- [TASK DESCRIPTION]
Quote the records that follow in full, leaving the pictures out.

+-------+

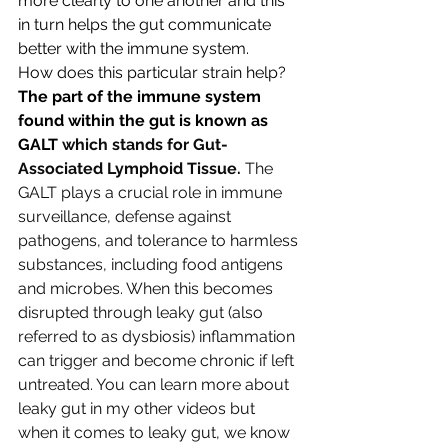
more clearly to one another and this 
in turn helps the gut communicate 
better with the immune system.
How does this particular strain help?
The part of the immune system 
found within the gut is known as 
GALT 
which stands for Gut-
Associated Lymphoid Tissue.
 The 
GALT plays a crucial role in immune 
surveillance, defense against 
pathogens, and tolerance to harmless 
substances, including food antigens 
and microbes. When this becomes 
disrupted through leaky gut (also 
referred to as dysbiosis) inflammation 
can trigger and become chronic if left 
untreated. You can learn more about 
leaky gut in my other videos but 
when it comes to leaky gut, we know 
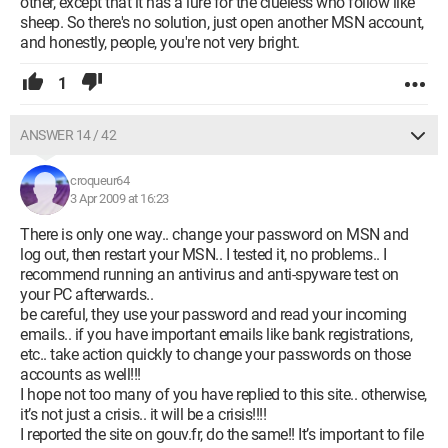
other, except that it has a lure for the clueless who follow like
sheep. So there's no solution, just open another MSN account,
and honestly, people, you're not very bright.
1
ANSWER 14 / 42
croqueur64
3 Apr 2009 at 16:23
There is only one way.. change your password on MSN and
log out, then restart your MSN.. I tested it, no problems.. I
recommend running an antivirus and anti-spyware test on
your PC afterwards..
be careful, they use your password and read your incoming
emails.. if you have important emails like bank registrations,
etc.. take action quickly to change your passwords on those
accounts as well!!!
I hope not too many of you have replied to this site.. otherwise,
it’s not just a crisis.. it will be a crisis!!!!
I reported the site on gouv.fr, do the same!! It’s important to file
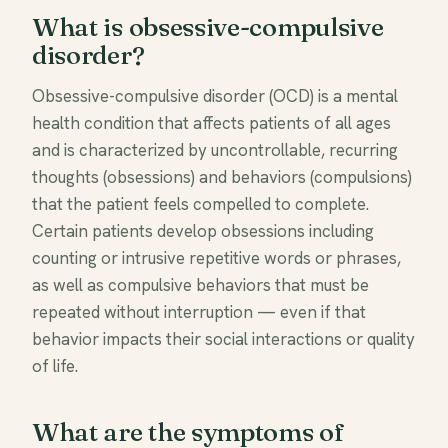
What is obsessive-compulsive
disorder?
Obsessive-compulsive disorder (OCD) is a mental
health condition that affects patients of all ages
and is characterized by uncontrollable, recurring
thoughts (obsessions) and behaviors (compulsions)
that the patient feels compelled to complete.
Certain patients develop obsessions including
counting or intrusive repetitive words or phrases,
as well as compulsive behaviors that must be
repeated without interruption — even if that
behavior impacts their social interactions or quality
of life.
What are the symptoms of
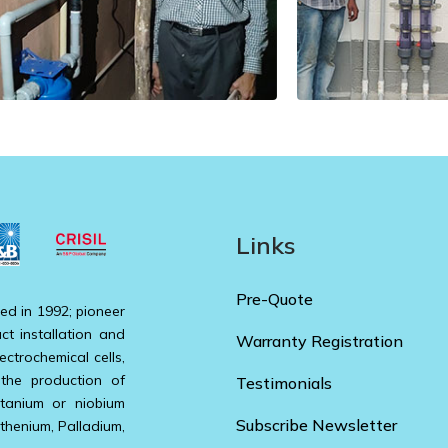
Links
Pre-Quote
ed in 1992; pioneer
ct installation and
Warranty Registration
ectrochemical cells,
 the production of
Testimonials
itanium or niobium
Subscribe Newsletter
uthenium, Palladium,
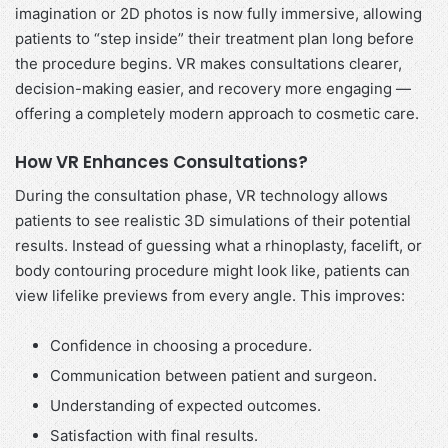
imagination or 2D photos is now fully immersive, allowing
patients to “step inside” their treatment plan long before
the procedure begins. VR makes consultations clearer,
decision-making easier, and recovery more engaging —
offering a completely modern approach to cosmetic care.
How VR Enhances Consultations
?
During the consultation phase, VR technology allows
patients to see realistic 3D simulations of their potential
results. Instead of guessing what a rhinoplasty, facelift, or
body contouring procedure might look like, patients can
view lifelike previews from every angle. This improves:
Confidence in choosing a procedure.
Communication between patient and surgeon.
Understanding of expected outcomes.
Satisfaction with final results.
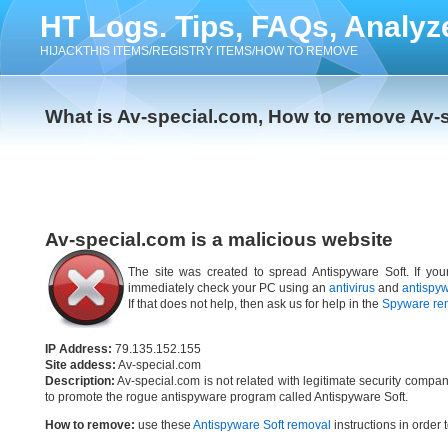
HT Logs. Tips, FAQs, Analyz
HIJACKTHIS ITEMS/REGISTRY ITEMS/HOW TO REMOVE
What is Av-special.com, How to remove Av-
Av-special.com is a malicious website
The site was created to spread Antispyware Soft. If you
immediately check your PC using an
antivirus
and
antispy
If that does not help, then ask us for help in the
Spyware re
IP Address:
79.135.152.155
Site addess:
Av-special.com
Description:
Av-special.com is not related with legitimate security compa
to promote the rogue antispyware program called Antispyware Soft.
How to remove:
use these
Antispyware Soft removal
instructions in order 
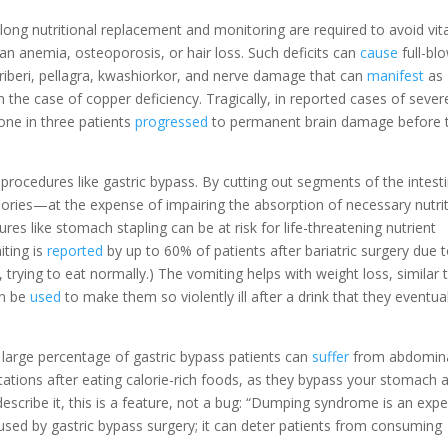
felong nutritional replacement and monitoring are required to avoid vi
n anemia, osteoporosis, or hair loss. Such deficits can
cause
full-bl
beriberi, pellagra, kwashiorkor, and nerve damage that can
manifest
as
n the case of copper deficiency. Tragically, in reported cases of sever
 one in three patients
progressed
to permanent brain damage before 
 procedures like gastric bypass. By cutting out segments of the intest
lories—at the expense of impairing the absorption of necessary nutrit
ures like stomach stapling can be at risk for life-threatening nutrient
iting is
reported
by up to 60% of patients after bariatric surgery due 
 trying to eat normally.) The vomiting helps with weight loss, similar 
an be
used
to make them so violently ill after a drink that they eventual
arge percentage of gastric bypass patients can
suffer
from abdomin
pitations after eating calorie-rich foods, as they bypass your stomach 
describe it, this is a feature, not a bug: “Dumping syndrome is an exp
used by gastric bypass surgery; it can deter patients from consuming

+-------+

- [EXPECTED OUTPUT]
more clearly to one another and this 
in turn helps the gut communicate 
better with the immune system.
How does this particular strain help?
The part of the immune system 
found within the gut is known as 
GALT 
which stands for Gut-
Associated Lymphoid Tissue.
 The 
GALT plays a crucial role in immune 
surveillance, defense against 
pathogens, and tolerance to harmless 
substances, including food antigens 
and microbes. When this becomes 
disrupted through leaky gut (also 
referred to as dysbiosis) inflammation 
can trigger and become chronic if left 
untreated. You can learn more about 
leaky gut in my other videos but 
when it comes to leaky gut, we know 
other, except that it has a lure for the clueless who follow like
sheep. So there's no solution, just open another MSN account,
and honestly, people, you're not very bright.
1
ANSWER 14 / 42
croqueur64
3 Apr 2009 at 16:23
There is only one way.. change your password on MSN and
log out, then restart your MSN.. I tested it, no problems.. I
recommend running an antivirus and anti-spyware test on
your PC afterwards..
be careful, they use your password and read your incoming
emails.. if you have important emails like bank registrations,
etc.. take action quickly to change your passwords on those
accounts as well!!!
I hope not too many of you have replied to this site.. otherwise,
it’s not just a crisis.. it will be a crisis!!!!
I reported the site on gouv.fr, do the same!! It’s important to file
What is obsessive-compulsive
disorder?
Obsessive-compulsive disorder (OCD) is a mental
health condition that affects patients of all ages
and is characterized by uncontrollable, recurring
thoughts (obsessions) and behaviors (compulsions)
that the patient feels compelled to complete.
Certain patients develop obsessions including
counting or intrusive repetitive words or phrases,
as well as compulsive behaviors that must be
repeated without interruption — even if that
behavior impacts their social interactions or quality
of life.
What are the symptoms of
Links
Pre-Quote
ed in 1992; pioneer
ct installation and
Warranty Registration
ectrochemical cells,
 the production of
Testimonials
itanium or niobium
Subscribe Newsletter
uthenium, Palladium,
imagination or 2D photos is now fully immersive, allowing
patients to “step inside” their treatment plan long before
the procedure begins. VR makes consultations clearer,
decision-making easier, and recovery more engaging —
offering a completely modern approach to cosmetic care.
How VR Enhances Consultations
?
During the consultation phase, VR technology allows
patients to see realistic 3D simulations of their potential
results. Instead of guessing what a rhinoplasty, facelift, or
body contouring procedure might look like, patients can
view lifelike previews from every angle. This improves:
Confidence in choosing a procedure.
Communication between patient and surgeon.
Understanding of expected outcomes.
Satisfaction with final results.
HT Logs. Tips, FAQs, Analyz
HIJACKTHIS ITEMS/REGISTRY ITEMS/HOW TO REMOVE
What is Av-special.com, How to remove Av-
Av-special.com is a malicious website
The site was created to spread Antispyware Soft. If you
immediately check your PC using an
antivirus
and
antispy
If that does not help, then ask us for help in the
Spyware re
IP Address:
79.135.152.155
Site addess:
Av-special.com
Description:
Av-special.com is not related with legitimate security compa
to promote the rogue antispyware program called Antispyware Soft.
How to remove:
use these
Antispyware Soft removal
instructions in order 
felong nutritional replacement and monitoring are required to avoid vi
n anemia, osteoporosis, or hair loss. Such deficits can
cause
full-bl
beriberi, pellagra, kwashiorkor, and nerve damage that can
manifest
as
n the case of copper deficiency. Tragically, in reported cases of sever
 one in three patients
progressed
to permanent brain damage before 
 procedures like gastric bypass. By cutting out segments of the intest
lories—at the expense of impairing the absorption of necessary nutrit
ures like stomach stapling can be at risk for life-threatening nutrient
iting is
reported
by up to 60% of patients after bariatric surgery due 
 trying to eat normally.) The vomiting helps with weight loss, similar 
an be
used
to make them so violently ill after a drink that they eventual
arge percentage of gastric bypass patients can
suffer
from abdomin
pitations after eating calorie-rich foods, as they bypass your stomach 
describe it, this is a feature, not a bug: “Dumping syndrome is an exp
used by gastric bypass surgery; it can deter patients from consuming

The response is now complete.